Thomas lives in a fantasyland fueled by watching decades of gangster pictures and the warm sense of belonging that emanates from the local social clubs where Gotti, his crew, and other outfits hang out. These men are tough, ice cold, and deeply loyal to one another, with a sense of purpose (as Thomas sees it) and plenty of money to throw around. It’s during one of these evenings meandering around Ozone Park, hoping to catch a glimpse of a somebody, that Thomas spots Rose (Patricia Arquette), an attractive lady a few years older than him who doesn’t sneer at his threadbare appearance or braggart manner. Rose senses the sweetness beneath all the obsessive nonsense; Thomas sees a vulnerable woman who is equal parts compelling, passionate, and fragile.
Piazza and Arquette are perfectly centered in their roles as Thomas and Rose. They’re characters with irregular personalities, full of outbursts and sorrow, who have finally found each other. Nothing so far in their lives has gone well or been easy, but the relationship between them does—for once there’s no second-guessing, rejection, or failure. Their love is intense and special, and fuels humble dreams of a life together with steady jobs and a home and family.
But Thomas’s fixation with becoming someone important on the streets by playing a part in fixing Gotti’s murder trial eats away at this storybook future before it begins. Rose has her own shaky history with the law and drugs, and together the couple’s deeply ingrained self-destructive tendencies can’t let a future this pure go unshattered. Slowly but surely the dream fades away and the bullshit of reality comes rushing back—stupid decisions beget truly bad ones, with momentary adrenaline rushes of violence and escape providing exquisite highs that keep raising the stakes.

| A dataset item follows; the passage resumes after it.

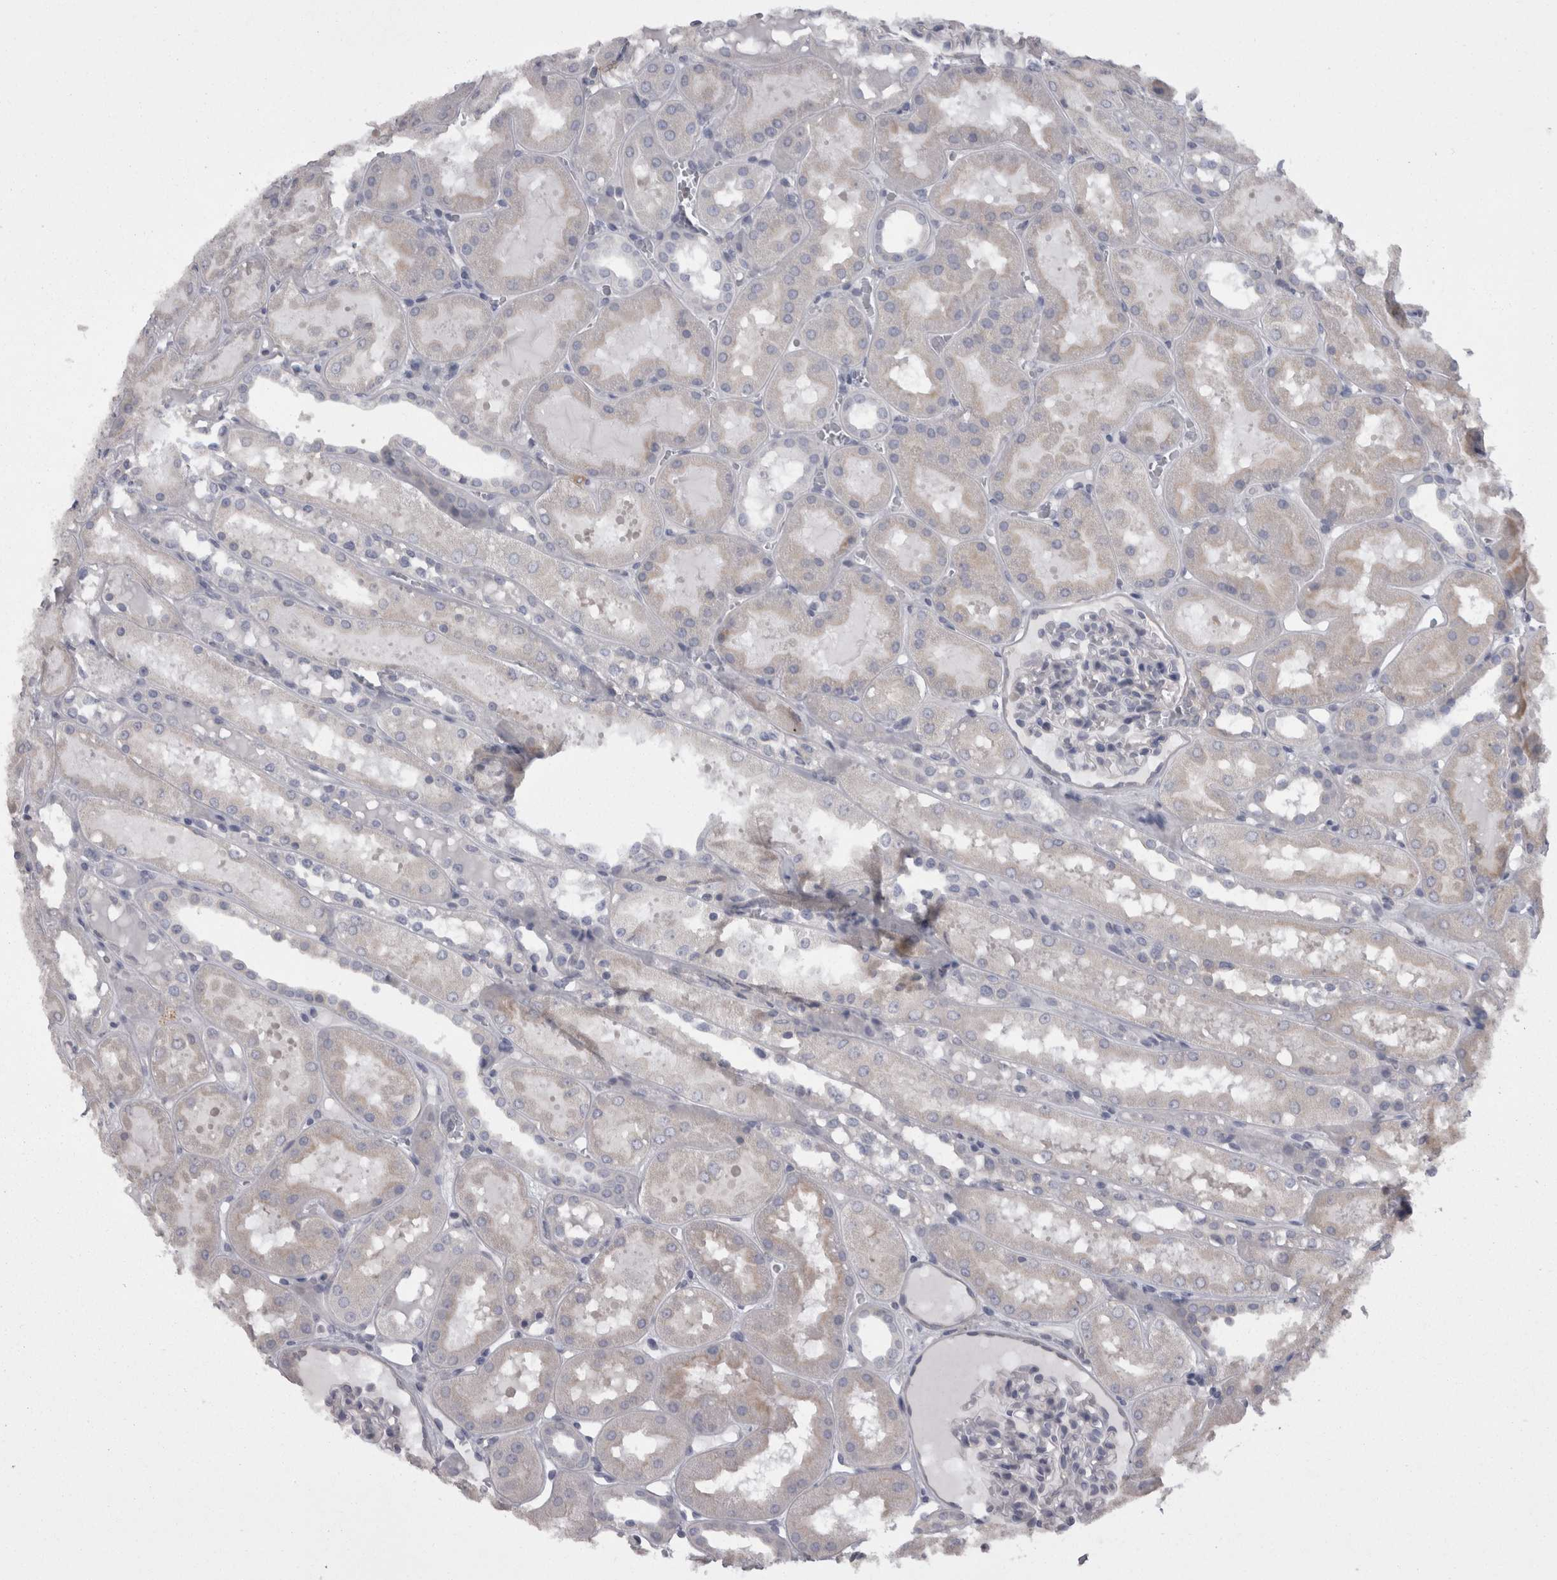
{"staining": {"intensity": "negative", "quantity": "none", "location": "none"}, "tissue": "kidney", "cell_type": "Cells in glomeruli", "image_type": "normal", "snomed": [{"axis": "morphology", "description": "Normal tissue, NOS"}, {"axis": "topography", "description": "Kidney"}, {"axis": "topography", "description": "Urinary bladder"}], "caption": "Kidney stained for a protein using immunohistochemistry displays no positivity cells in glomeruli.", "gene": "CAMK2D", "patient": {"sex": "male", "age": 16}}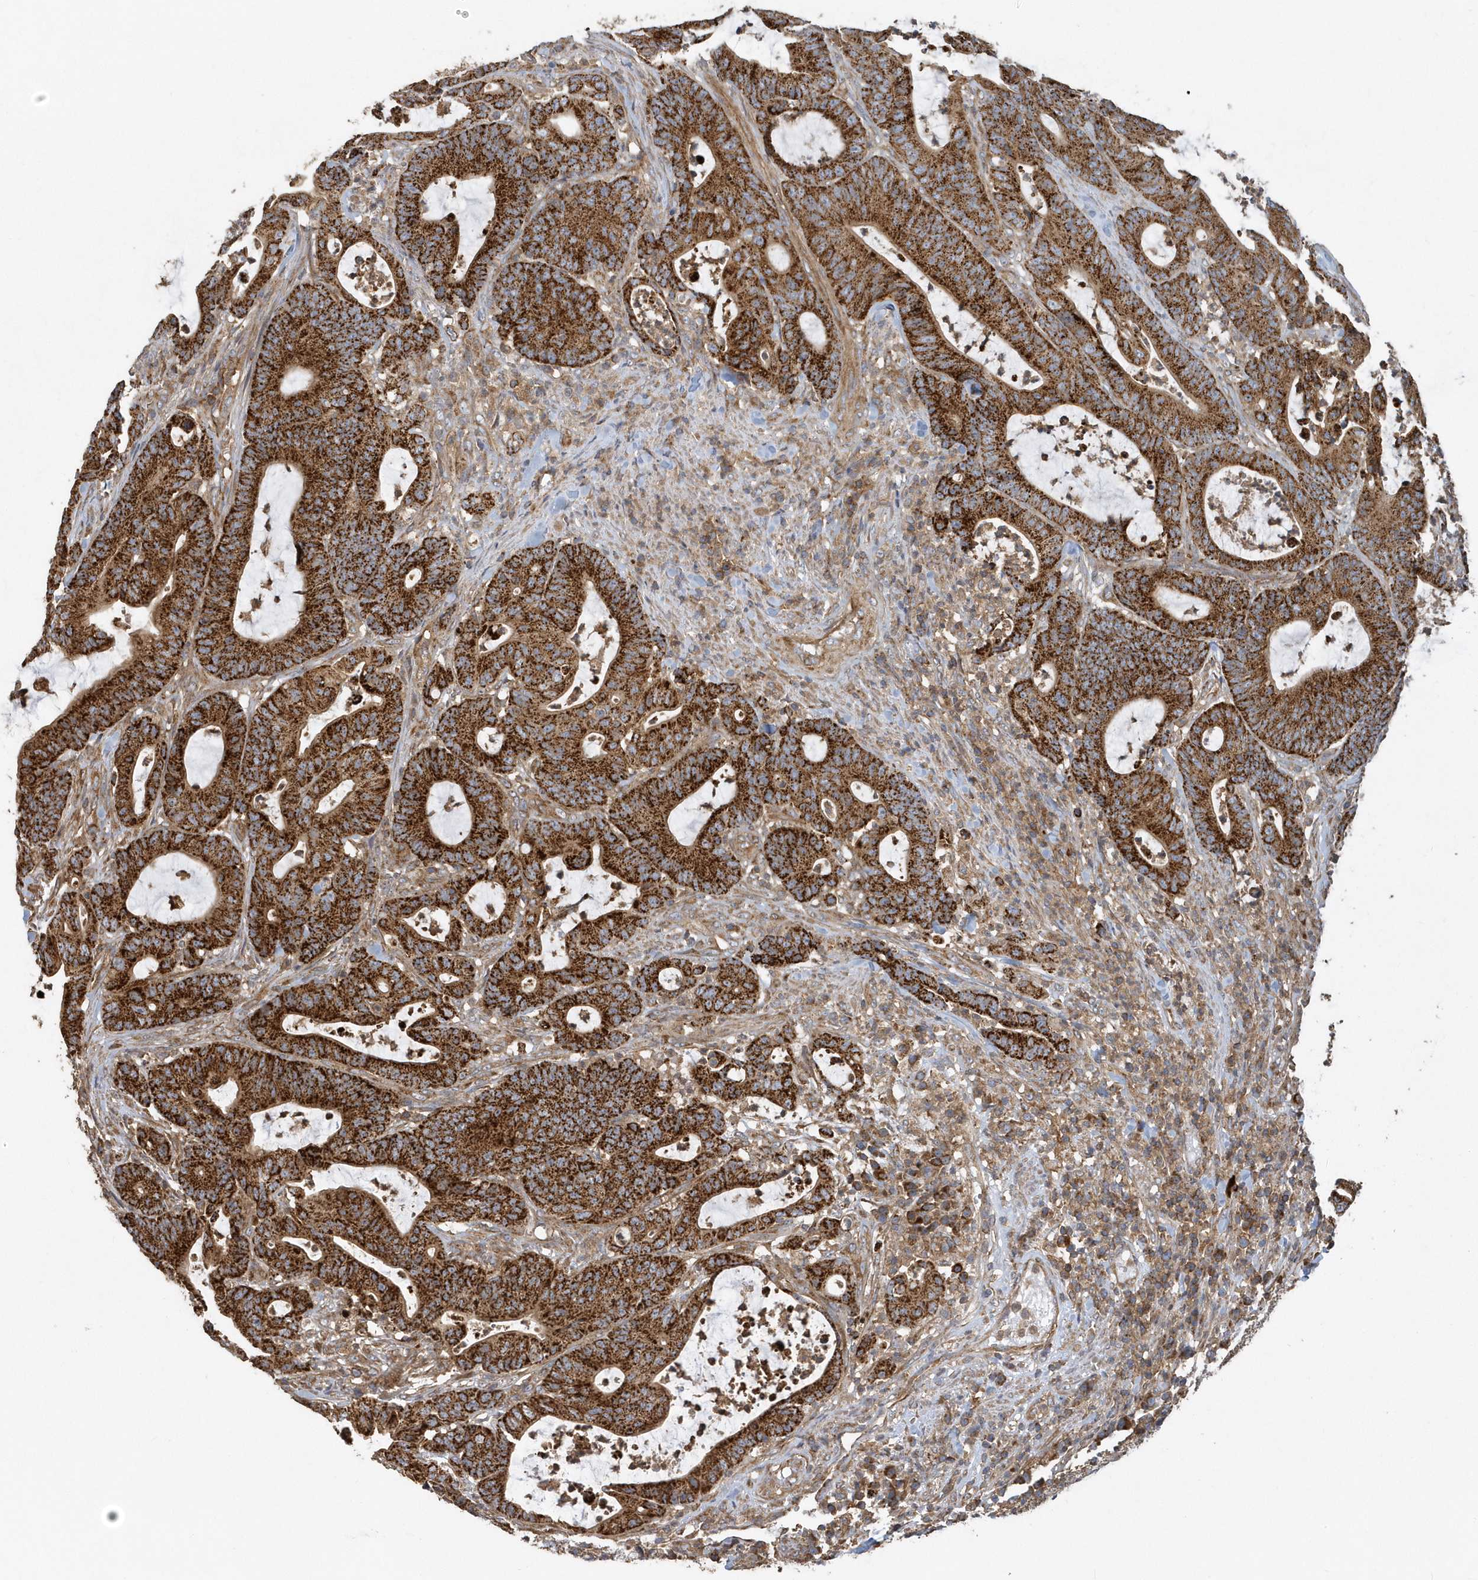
{"staining": {"intensity": "strong", "quantity": ">75%", "location": "cytoplasmic/membranous"}, "tissue": "colorectal cancer", "cell_type": "Tumor cells", "image_type": "cancer", "snomed": [{"axis": "morphology", "description": "Adenocarcinoma, NOS"}, {"axis": "topography", "description": "Colon"}], "caption": "Tumor cells display strong cytoplasmic/membranous positivity in about >75% of cells in colorectal cancer.", "gene": "TRAIP", "patient": {"sex": "female", "age": 84}}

Writer-director Nick Sandow is a familiar face to many, having been a character actor in nearly every TV thriller of the past two decades. His first feature, Ponies (2011), stars John Ventimiglia and the inimitable Kevin Corrigan as two hard-luck and hard-to-take guys having an impossible time getting through their day spent at the local OTB. The Wannabe, his sophomore film, is peppered with East Coast regulars like Ventimiglia, Michael Imperioli, Domenick Lombardozzi, David Zayas, and Mike Starr. The mood throughout is low-key and natural, with Ozone Park and the Bronx bathed in nocturnal red and yellow neon and neighborhood Italian restaurants cast in a wan, fluorescent green buzz. There’s nothing outwardly special about these guys Thomas idolizes, who seem to mostly sit around muttering in low voices, but because they inspire such passion in him, we’re obliged to give them a second look. They don’t flail around like Thomas, deciding what to do with their days—they are men of action, even if it seems like they’re always between takes.
If The Wannabe moves in sad and inexplicable directions, that’s because it’s based on the true story of Thomas and Rose, who were found murdered in their car on Christmas Eve 1992 after they’d been pegged as the duo who robbed a handful of private social clubs around New York. How they get there is hard to watch, yet feels oddly familiar. That sadness of wanting to belong somewhere, of feeling forever out of step, deeply resonates—along with the desire to escape the straitjacket of law-abiding routine through the high-stakes world of action. In the way they fail to make their mark, and in the story surrounding their deaths, Thomas and Rose Uva finally become the somebodies they always wanted to be.